# Compost spreader



## Iriasj2009 (Feb 15, 2017)

What are your thoughts on using this for topdressing with sand? I only have a 2.5k sqft area. Seems like it would spread a thin layer of sand which is what I'm looking for.


----------



## J_nick (Jan 28, 2017)

Depending how dry the sand is it might fall through rather quickly.


----------



## Ware (Jan 28, 2017)

J_nick said:


> Depending how dry the sand is it might fall through rather quickly.


That was my first thought as well.


----------



## Iriasj2009 (Feb 15, 2017)

True. The sand that I usually get always seems to be pretty damp which is why I considered this. hmm I might just buy one and post my findings.


----------



## chrismar (May 25, 2017)

I would think sand would fall through quickly as well, BUT I suppose you could wrap the outside of it with a door/window screen type material to hold some of the sand back.


----------



## Ware (Jan 28, 2017)

Let us know what you decide. I am also actively searching for a more efficient way to topdress with sand. I've done a couple "major" leveling projects, and I think I'm to the point where I don't need to do the whole dump and knock down piles of sand thing, so I'm on a mission to figure out a good way to do a light topdressing more often.

One option I've considered is a higher capacity drop spreader like the 36" Lesco, Spyker, or Gandy. They appear to be the exact same spreader with different paint/names on them.








Here is a video of the tow behind version of the Gandy being used to topdress a tennis court. I do think the sand would need to be pretty dry to use a drop spreader effectively.

https://youtu.be/e3P5nRoJeaU​


----------



## Iriasj2009 (Feb 15, 2017)

chrismar said:


> I would think sand would fall through quickly as well, BUT I suppose you could wrap the outside of it with a door/window screen type material to hold some of the sand back.


Aw!!! Great idea!


----------



## Iriasj2009 (Feb 15, 2017)

Ware said:


> Let us know what you decide. I am also actively searching for a more efficient way to topdress with sand. I've done a couple "major" leveling projects, and I think I'm to the point where I don't need to do the whole dump and knock down piles of sand thing, so I'm on a mission to figure out a good way to do a light topdressing more often.
> 
> One option I've considered is a higher capacity drop spreader like the 36" Lesco, Spyker, or Gandy. They appear to be the exact same spreader with different paint/names on them.
> 
> ...


I will, I was looking at the Earth&turf 24D toodresser and they say it can handle 30% moister. But it's 727 plus shipping. My lawn budget is almost out for the year lol.

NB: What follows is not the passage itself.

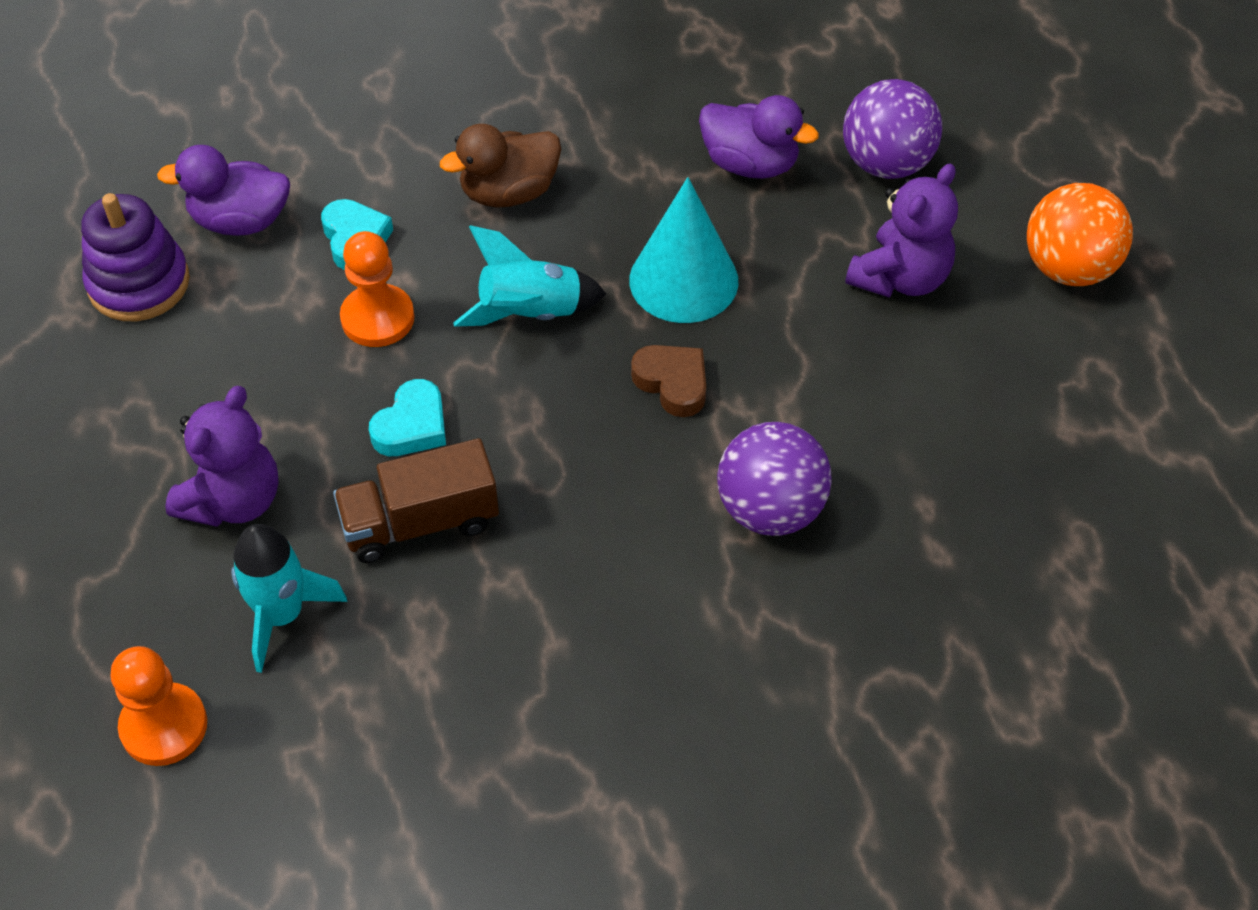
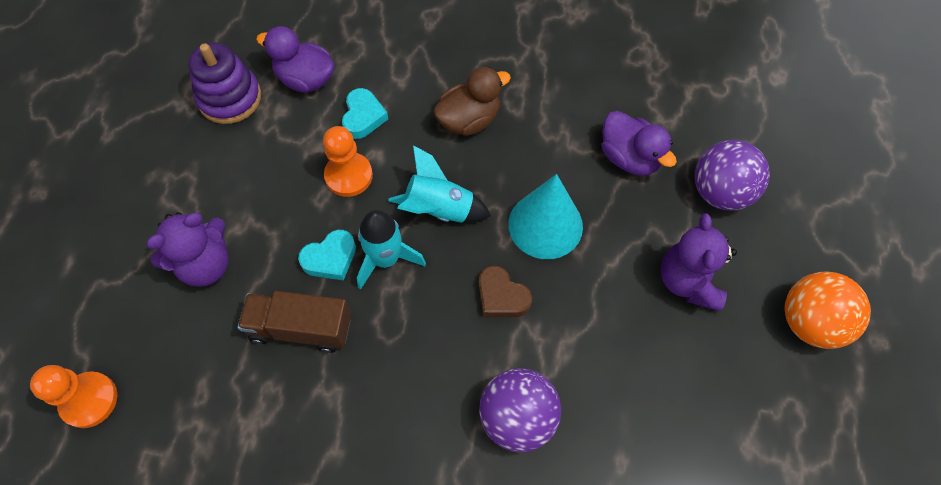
camera: 25 degrees right, 10 degrees up
turquoise rocket [231,524,347,673] -> turquoise rocket moved to [357,210,426,290]
brown duck [440,124,561,208] -> brown duck turned 150 degrees clockwise [433,67,511,136]
brown heart [631,345,706,417] -> brown heart turned 150 degrees clockwise [479,266,532,317]
purple teddy bear [845,164,958,297] -> purple teddy bear turned 120 degrees clockwise [660,213,737,311]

I wonder what the price tag is on those. Are those the ones they had on weeks auction?


----------



## Ware (Jan 28, 2017)

Iriasj2009 said:


> I wonder what the price tag is on those. Are those the ones they had on weeks auction?


There were 2 Lesco ones in the Weeks auction. I think they went for like $60 and $70... not sure what shipping would have been though.

New they seem to run around $500 at most places :? , but SLE Equipment has the Spyker for about $434 shipped. That's the cheapest I've seen for a new one. If I knew it would work, I'm pretty sure I would get $434 worth of use out of one, but if it didn't I wouldn't really have any other use for it... well, I say that. :lol:


----------



## Iriasj2009 (Feb 15, 2017)

Ware said:


> There were 2 Lesco ones in the Weeks auction. I think they went for like $60 and $70... not sure what shipping would have been though.
> 
> New they seem to run around $500 at most places :? , but SLE Equipment has the Spyker for about $434 shipped. That's the cheapest I've seen for a new one. If I knew it would work, I'm pretty sure I would get $434 worth of use out of one, but if it didn't I wouldn't really have any other use for it... well, I say that. :lol:


If I lived closer to Georgia I would bid on one and pick it up. I'm sure we'll figure something out


----------